▶ **TASK**
Write out all of the entries that follow, word for word, but skip the pictures.

▶ **THE INPUT**
# # # # # # #

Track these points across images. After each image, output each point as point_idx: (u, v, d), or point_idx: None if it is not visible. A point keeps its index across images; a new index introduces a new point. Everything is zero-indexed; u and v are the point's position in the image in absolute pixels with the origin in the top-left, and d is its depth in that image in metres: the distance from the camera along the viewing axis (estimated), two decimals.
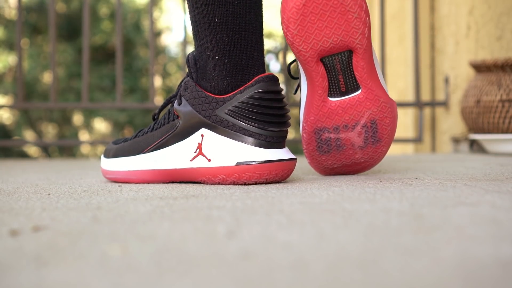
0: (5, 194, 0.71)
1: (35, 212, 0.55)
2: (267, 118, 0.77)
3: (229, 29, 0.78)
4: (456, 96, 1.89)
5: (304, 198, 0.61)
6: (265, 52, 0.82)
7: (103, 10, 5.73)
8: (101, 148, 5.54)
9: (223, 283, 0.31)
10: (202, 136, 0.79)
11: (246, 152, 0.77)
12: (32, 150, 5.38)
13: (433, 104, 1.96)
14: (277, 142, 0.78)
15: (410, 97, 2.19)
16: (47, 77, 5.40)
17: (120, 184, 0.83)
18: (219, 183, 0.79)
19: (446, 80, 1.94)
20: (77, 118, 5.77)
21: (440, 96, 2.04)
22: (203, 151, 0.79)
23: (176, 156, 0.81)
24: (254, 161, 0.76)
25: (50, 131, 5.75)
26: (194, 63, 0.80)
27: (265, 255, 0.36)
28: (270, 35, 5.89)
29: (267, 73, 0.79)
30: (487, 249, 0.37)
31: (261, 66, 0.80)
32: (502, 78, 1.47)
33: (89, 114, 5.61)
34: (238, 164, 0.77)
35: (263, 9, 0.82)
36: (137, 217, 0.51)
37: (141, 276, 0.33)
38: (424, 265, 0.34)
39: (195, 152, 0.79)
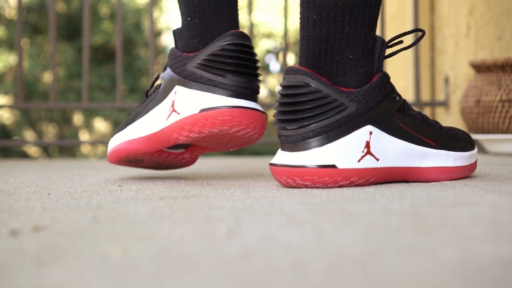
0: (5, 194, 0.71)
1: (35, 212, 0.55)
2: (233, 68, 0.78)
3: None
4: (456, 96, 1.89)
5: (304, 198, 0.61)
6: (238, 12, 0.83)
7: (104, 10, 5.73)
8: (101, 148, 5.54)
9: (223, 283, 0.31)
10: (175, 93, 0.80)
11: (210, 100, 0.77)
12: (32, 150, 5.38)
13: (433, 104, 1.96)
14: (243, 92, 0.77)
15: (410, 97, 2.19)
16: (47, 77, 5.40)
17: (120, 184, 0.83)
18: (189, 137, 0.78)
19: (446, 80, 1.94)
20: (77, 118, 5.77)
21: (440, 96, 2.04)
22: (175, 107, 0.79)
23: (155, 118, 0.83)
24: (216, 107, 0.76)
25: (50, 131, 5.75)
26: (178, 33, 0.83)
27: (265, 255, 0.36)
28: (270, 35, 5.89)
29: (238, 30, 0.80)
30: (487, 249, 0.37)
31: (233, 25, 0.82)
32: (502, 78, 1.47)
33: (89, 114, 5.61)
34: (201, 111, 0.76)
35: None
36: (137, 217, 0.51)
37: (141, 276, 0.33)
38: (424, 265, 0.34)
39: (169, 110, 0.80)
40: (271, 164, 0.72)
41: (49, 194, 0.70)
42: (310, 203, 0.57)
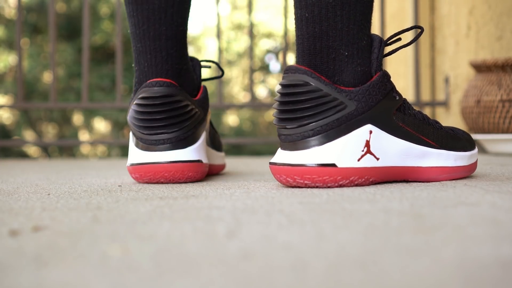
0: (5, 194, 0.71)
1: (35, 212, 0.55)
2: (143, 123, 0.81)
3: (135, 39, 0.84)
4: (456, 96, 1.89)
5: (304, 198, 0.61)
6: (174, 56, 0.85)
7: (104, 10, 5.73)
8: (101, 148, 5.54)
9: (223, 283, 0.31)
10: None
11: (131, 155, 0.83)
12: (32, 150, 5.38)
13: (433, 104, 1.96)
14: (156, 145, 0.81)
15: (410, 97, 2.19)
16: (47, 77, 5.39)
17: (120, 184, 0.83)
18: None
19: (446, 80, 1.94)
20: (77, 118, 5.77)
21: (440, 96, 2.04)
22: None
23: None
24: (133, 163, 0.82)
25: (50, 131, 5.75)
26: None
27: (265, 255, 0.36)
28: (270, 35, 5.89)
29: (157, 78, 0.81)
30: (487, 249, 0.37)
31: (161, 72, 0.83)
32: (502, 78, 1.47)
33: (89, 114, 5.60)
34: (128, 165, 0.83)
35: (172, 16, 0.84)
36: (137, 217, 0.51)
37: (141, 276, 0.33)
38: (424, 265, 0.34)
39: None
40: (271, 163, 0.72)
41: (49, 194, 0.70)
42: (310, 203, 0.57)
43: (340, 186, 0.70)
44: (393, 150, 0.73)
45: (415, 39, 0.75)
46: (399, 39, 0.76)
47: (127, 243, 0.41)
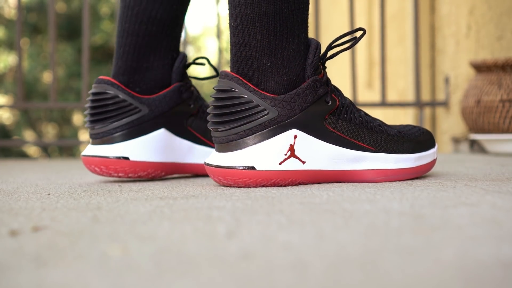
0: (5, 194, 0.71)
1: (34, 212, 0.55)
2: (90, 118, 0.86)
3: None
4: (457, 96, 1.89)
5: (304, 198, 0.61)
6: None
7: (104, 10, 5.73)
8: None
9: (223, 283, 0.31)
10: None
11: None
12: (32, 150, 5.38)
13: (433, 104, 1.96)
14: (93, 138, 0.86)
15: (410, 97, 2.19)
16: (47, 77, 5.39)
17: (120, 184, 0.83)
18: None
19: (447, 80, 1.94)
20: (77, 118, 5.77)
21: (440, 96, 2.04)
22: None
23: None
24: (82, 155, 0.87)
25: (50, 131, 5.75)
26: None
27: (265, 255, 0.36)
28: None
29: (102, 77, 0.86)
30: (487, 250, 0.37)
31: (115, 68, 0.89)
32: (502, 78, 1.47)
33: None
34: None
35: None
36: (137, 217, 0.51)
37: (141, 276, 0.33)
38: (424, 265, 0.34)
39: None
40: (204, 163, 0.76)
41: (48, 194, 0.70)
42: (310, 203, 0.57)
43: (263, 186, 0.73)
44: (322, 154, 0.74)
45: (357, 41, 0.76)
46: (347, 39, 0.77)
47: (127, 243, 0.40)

# # # # # # #

▶ **THE ANSWER**
Track these points across images. After each image, output each point as point_idx: (u, v, d), or point_idx: None if it is not visible. A point keeps its index across images; a new index introduces a new point. Everything is zero-indexed; u and v are the point's position in the image in absolute pixels with the origin in the top-left, and d is its depth in that image in metres: the distance from the camera along the viewing axis (estimated), two decimals.
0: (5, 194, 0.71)
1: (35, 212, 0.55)
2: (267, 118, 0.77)
3: (229, 29, 0.78)
4: (456, 96, 1.89)
5: (304, 198, 0.61)
6: (265, 52, 0.82)
7: (103, 10, 5.73)
8: (101, 148, 5.54)
9: (223, 283, 0.31)
10: (202, 136, 0.79)
11: (246, 152, 0.77)
12: (32, 150, 5.38)
13: (433, 104, 1.96)
14: (277, 142, 0.78)
15: (410, 97, 2.19)
16: (47, 77, 5.40)
17: (120, 184, 0.83)
18: (219, 183, 0.79)
19: (446, 80, 1.94)
20: (77, 118, 5.77)
21: (440, 96, 2.04)
22: (203, 151, 0.79)
23: (176, 156, 0.81)
24: (254, 161, 0.76)
25: (50, 131, 5.75)
26: (194, 63, 0.80)
27: (265, 255, 0.36)
28: (270, 35, 5.89)
29: (267, 73, 0.79)
30: (487, 249, 0.37)
31: (261, 66, 0.80)
32: (502, 78, 1.47)
33: (89, 114, 5.61)
34: (238, 164, 0.77)
35: (263, 9, 0.82)
36: (137, 217, 0.51)
37: (141, 276, 0.33)
38: (424, 265, 0.34)
39: (195, 152, 0.79)
0: (5, 194, 0.71)
1: (35, 212, 0.55)
2: (233, 68, 0.78)
3: None
4: (456, 96, 1.89)
5: (304, 198, 0.61)
6: (238, 12, 0.83)
7: (104, 10, 5.73)
8: (101, 148, 5.54)
9: (223, 283, 0.31)
10: (175, 93, 0.80)
11: (210, 100, 0.77)
12: (32, 150, 5.38)
13: (433, 104, 1.96)
14: (243, 92, 0.77)
15: (410, 97, 2.19)
16: (47, 77, 5.40)
17: (120, 184, 0.83)
18: (189, 137, 0.78)
19: (446, 80, 1.94)
20: (77, 118, 5.77)
21: (440, 96, 2.04)
22: (175, 107, 0.79)
23: (155, 118, 0.83)
24: (216, 107, 0.76)
25: (50, 131, 5.75)
26: (178, 33, 0.83)
27: (265, 255, 0.36)
28: (270, 35, 5.89)
29: (238, 30, 0.80)
30: (487, 249, 0.37)
31: (233, 25, 0.82)
32: (502, 78, 1.47)
33: (89, 114, 5.61)
34: (201, 111, 0.76)
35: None
36: (137, 217, 0.51)
37: (141, 276, 0.33)
38: (424, 265, 0.34)
39: (169, 110, 0.80)
40: (271, 164, 0.72)
41: (49, 194, 0.70)
42: (310, 203, 0.57)
0: (5, 194, 0.71)
1: (35, 212, 0.55)
2: (143, 123, 0.81)
3: (135, 39, 0.84)
4: (456, 96, 1.89)
5: (304, 198, 0.61)
6: (174, 56, 0.85)
7: (104, 10, 5.73)
8: (101, 148, 5.54)
9: (223, 283, 0.31)
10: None
11: (131, 155, 0.83)
12: (32, 150, 5.38)
13: (433, 104, 1.96)
14: (156, 145, 0.81)
15: (410, 97, 2.19)
16: (47, 77, 5.39)
17: (120, 184, 0.83)
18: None
19: (446, 80, 1.94)
20: (77, 118, 5.77)
21: (440, 96, 2.04)
22: None
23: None
24: (133, 163, 0.82)
25: (50, 131, 5.75)
26: None
27: (265, 255, 0.36)
28: (270, 35, 5.89)
29: (157, 78, 0.81)
30: (487, 249, 0.37)
31: (161, 72, 0.83)
32: (502, 78, 1.47)
33: (89, 114, 5.60)
34: (128, 165, 0.83)
35: (172, 16, 0.84)
36: (137, 217, 0.51)
37: (141, 276, 0.33)
38: (424, 265, 0.34)
39: None
40: (271, 163, 0.72)
41: (49, 194, 0.70)
42: (310, 203, 0.57)
43: (340, 186, 0.70)
44: (393, 150, 0.73)
45: (415, 39, 0.75)
46: (399, 39, 0.76)
47: (127, 243, 0.41)
0: (5, 194, 0.71)
1: (34, 212, 0.55)
2: (90, 118, 0.86)
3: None
4: (457, 96, 1.89)
5: (304, 198, 0.61)
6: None
7: (104, 10, 5.73)
8: None
9: (223, 283, 0.31)
10: None
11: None
12: (32, 150, 5.38)
13: (433, 104, 1.96)
14: (93, 138, 0.86)
15: (410, 97, 2.19)
16: (47, 77, 5.39)
17: (120, 184, 0.83)
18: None
19: (447, 80, 1.94)
20: (77, 118, 5.77)
21: (440, 96, 2.04)
22: None
23: None
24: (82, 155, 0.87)
25: (50, 131, 5.75)
26: None
27: (265, 255, 0.36)
28: None
29: (102, 77, 0.86)
30: (487, 250, 0.37)
31: (115, 68, 0.89)
32: (502, 78, 1.47)
33: None
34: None
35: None
36: (137, 217, 0.51)
37: (141, 276, 0.33)
38: (424, 265, 0.34)
39: None
40: (204, 163, 0.76)
41: (48, 194, 0.70)
42: (310, 203, 0.57)
43: (263, 186, 0.73)
44: (322, 154, 0.74)
45: (357, 41, 0.76)
46: (347, 39, 0.77)
47: (127, 243, 0.40)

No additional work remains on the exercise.